I have to find the form of n i.e. whether n is even or odd and whether it is multiple of 2 or 3 such that:
$x^2 + x + 1$ is a factor of $(x+1)^n - x^n - 1$
What I tried:
$$x^2 + x + 1 = (x + 1)^2 - x $$
also,
$$(x+1)^n-x^n-1= \binom{n}{o}x^n + \binom{n}{1}x^{n-1} + ... + \binom{n}{n-1}x + \binom{n}{n}.1 - x^n - 1$$
$$=\binom{n}{1}x^{n-1} + ... + \binom{n}{n-1}x$$
after getting this far I tried with taking x and n common but still couldn't able to find the right direction.

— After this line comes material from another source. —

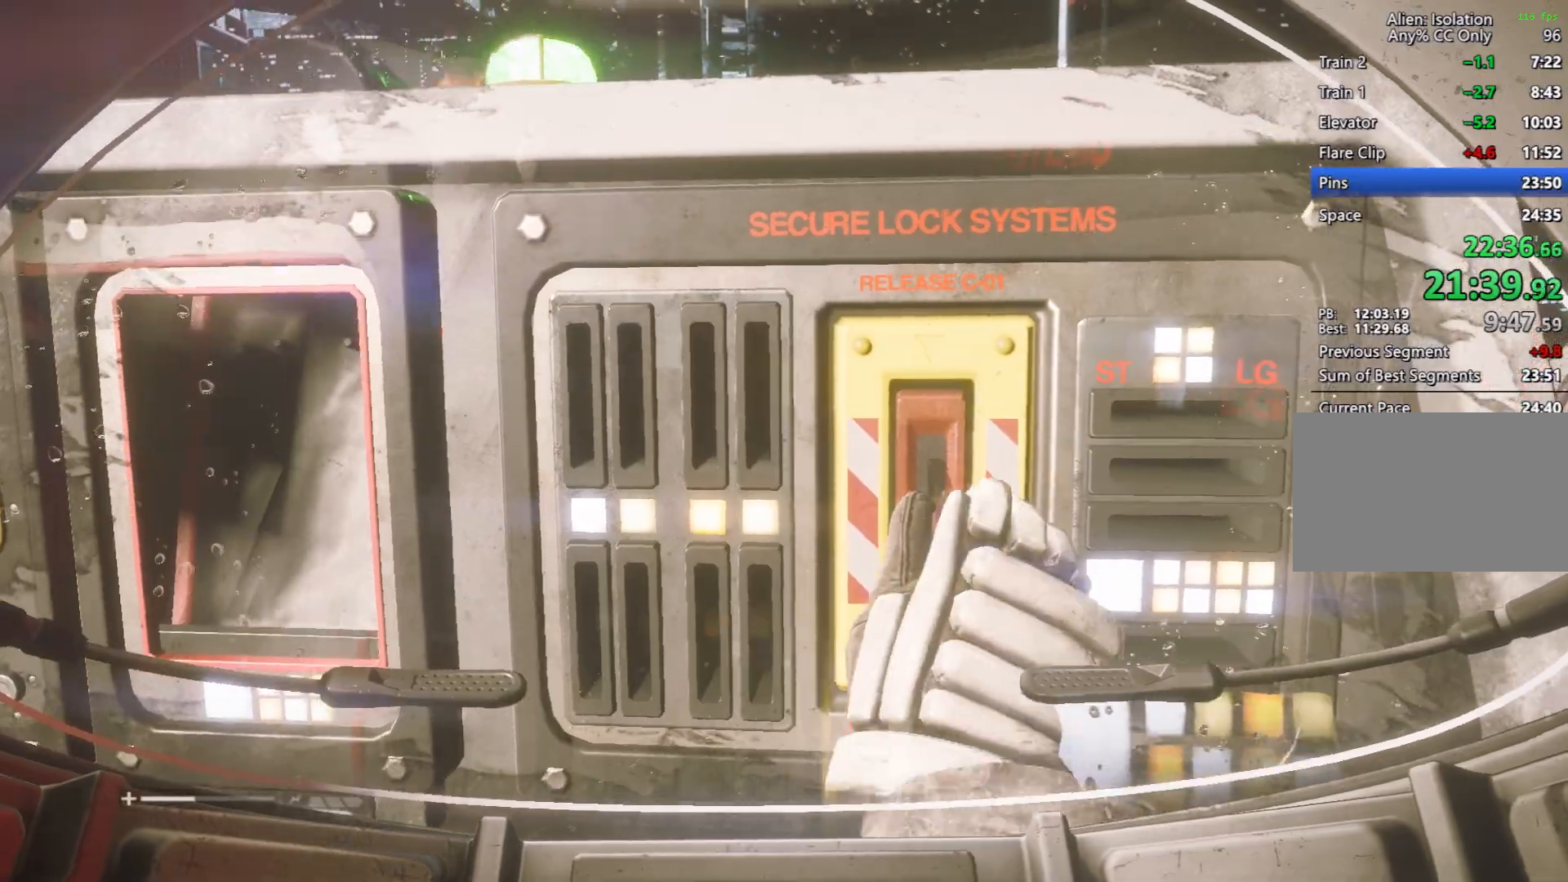
{"keys": ["a"], "mouse": [], "events": []}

I need extra hints to solve this.
The roots of $x^2 + x + 1 = 0$ are the cube roots of unity. Call them $w, w^2$. As $x^2 + x + 1 = 0$, we get $w + 1 = -w^2$ and $w^2 + 1 = -w$. Thus, the problem reduces to finding $n$, such that $(-1)^{n+1}*w^{2n} + w^n + 1 = 0$. Thus the answer is, whenever n is not divisible by 3 and n is not divisible by 2, i.e., $n\equiv 1,5\mod 6$.